Electrocatalytic Activity of a 2D Phosphorene‐Based Heteroelectrocatalyst for Photoelectrochemical Cells

• Published in: Angewandte Chemie Vol. 130; no. 10; pp. 2674 - 2677
• Main Authors: Batmunkh, Munkhbayar, Shrestha, Aabhash, Bat‐Erdene, Munkhjargal, Nine, Md Julker, Shearer, Cameron J., Gibson, Christopher T., Slattery, Ashley D., Tawfik, Sherif Abdulkader, Ford, Michael J., Dai, Sheng, Qiao, Shizhang, Shapter, Joseph G.
• Format: Journal Article
• Language: English
• Published: Weinheim Wiley Subscription Services, Inc 01.03.2018
• Subjects: Carbon nanotubes; Chemistry; Cobalt; Dye-sensitized solar cells; Electrocatalysts; Elektrokatalyse; Energy storage; Nanotubes; Nitrogen; Phosphorene; Phosphorus; Photochemie; Photoelectrochemical devices; Photovoltaic cells; Photovoltaics; Platinum; Schwarzer Phosphor; Sheets; Solar cells; Solarzellen; Storage systems; Sulfides; Sulfur; Zweidimensionale Materialien
• ISSN: 0044-8249; 1521-3757
• DOI: 10.1002/ange.201712280

Research into efficient synthesis, fundamental properties, and potential applications of phosphorene is currently the subject of intense investigation.

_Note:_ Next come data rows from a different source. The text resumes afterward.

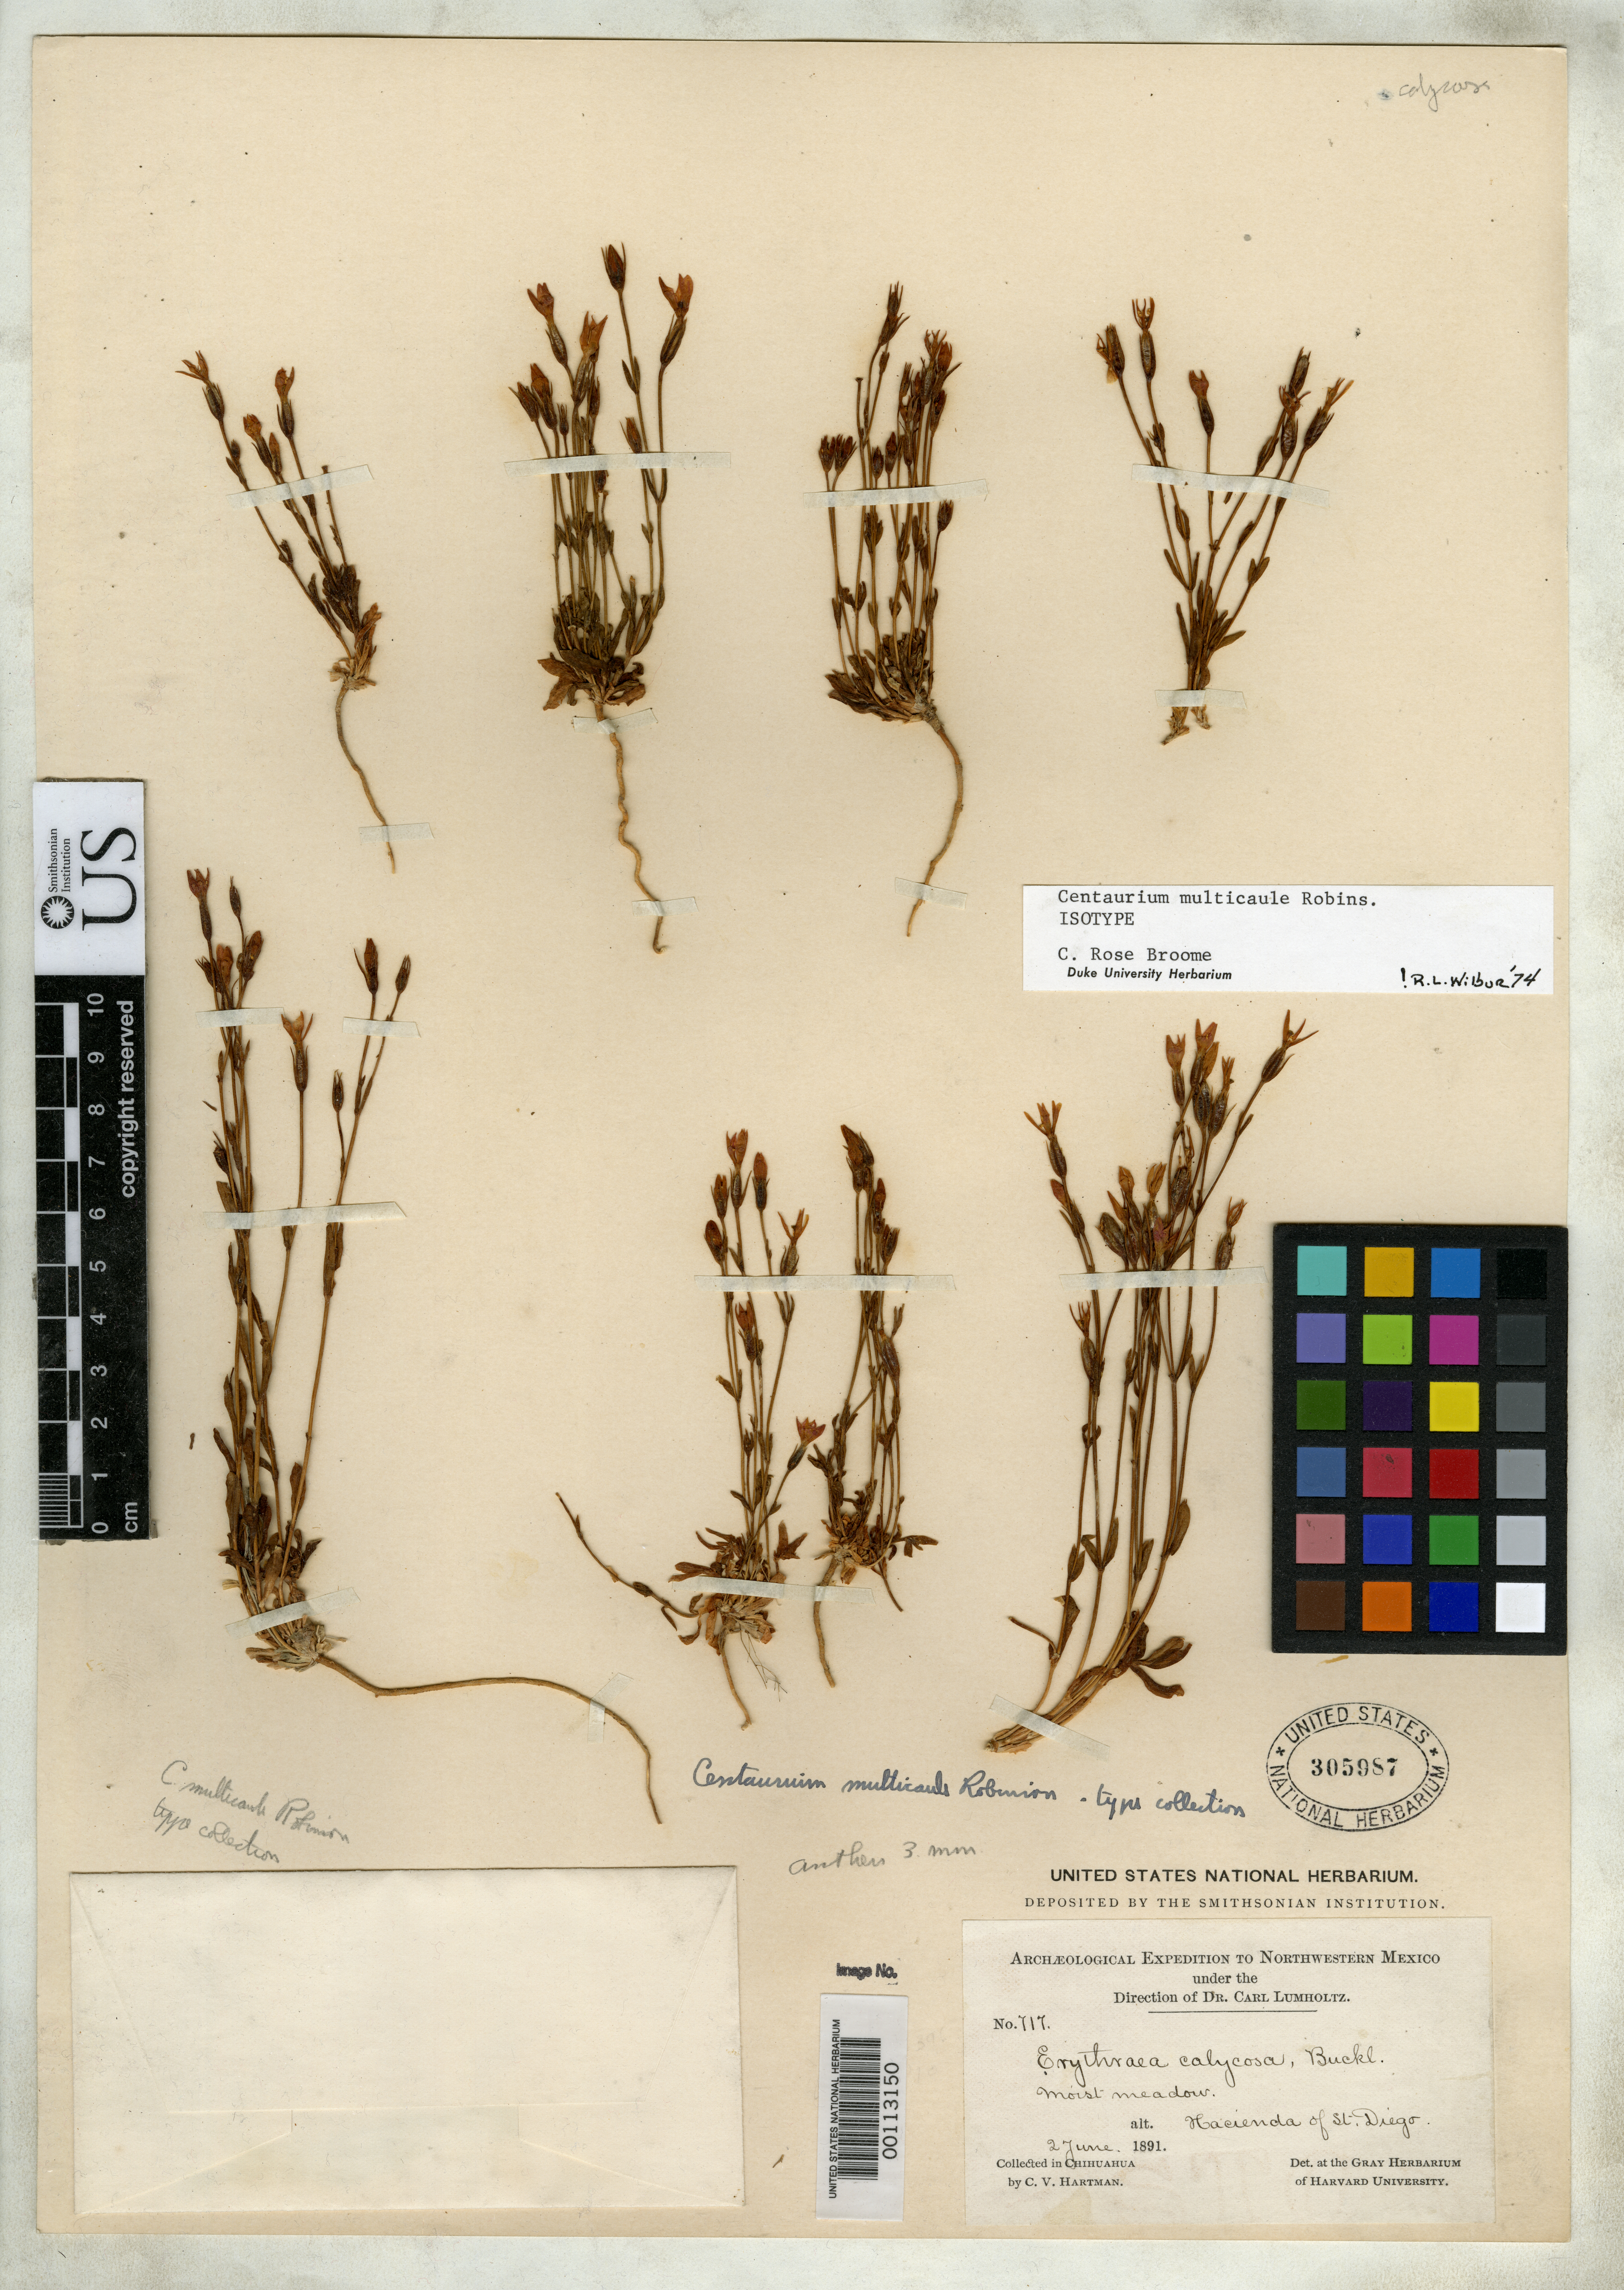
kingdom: Plantae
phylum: Tracheophyta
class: Magnoliopsida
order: Gentianales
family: Gentianaceae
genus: Centaurium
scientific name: Centaurium multicaule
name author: B.L. Rob.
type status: Isotype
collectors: C. V. Hartman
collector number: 717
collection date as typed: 02 Jun 1891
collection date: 1891-06-02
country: Mexico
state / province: Chihuahua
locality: Hacienda of St. Diego.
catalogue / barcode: US 305987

Herein, solution‐processed phosphorene or few‐layer black phosphorus (FL‐BP) sheets are prepared using a microwave exfoliation method and used in photoelectrochemical cells. Based on experimental and theoretical (DFT) studies, the FL‐BP sheets are found to act as catalytically active sites and show excellent electrocatalytic activity for triiodide reduction in dye‐sensitized solar cells. Importantly, the device fabricated based on the newly designed cobalt sulfide (CoSx) decorated nitrogen and sulfur co‐doped carbon nanotube heteroelectrocatalyst coated with FL‐BP (FL‐BP@N,S‐doped CNTs‐CoSx) displayed an impressive photovoltaic efficiency of 8.31 %, outperforming expensive platinum based cells. This work paves the way for using phosphorene‐based electrocatalysts for next‐generation energy‐storage systems. Phosphoren‐Blätter wurden durch mikrowellenunterstütztes Abblättern in flüssiger Phase hergestellt, und die elektrokatalytischen Eigenschaften der Produkte wurden experimentell und theoretisch untersucht. Solarzellen mit einem Phosphoren‐Heteroelektrokatalysator lieferten bessere Resultate als teure Einheiten auf Platinbasis.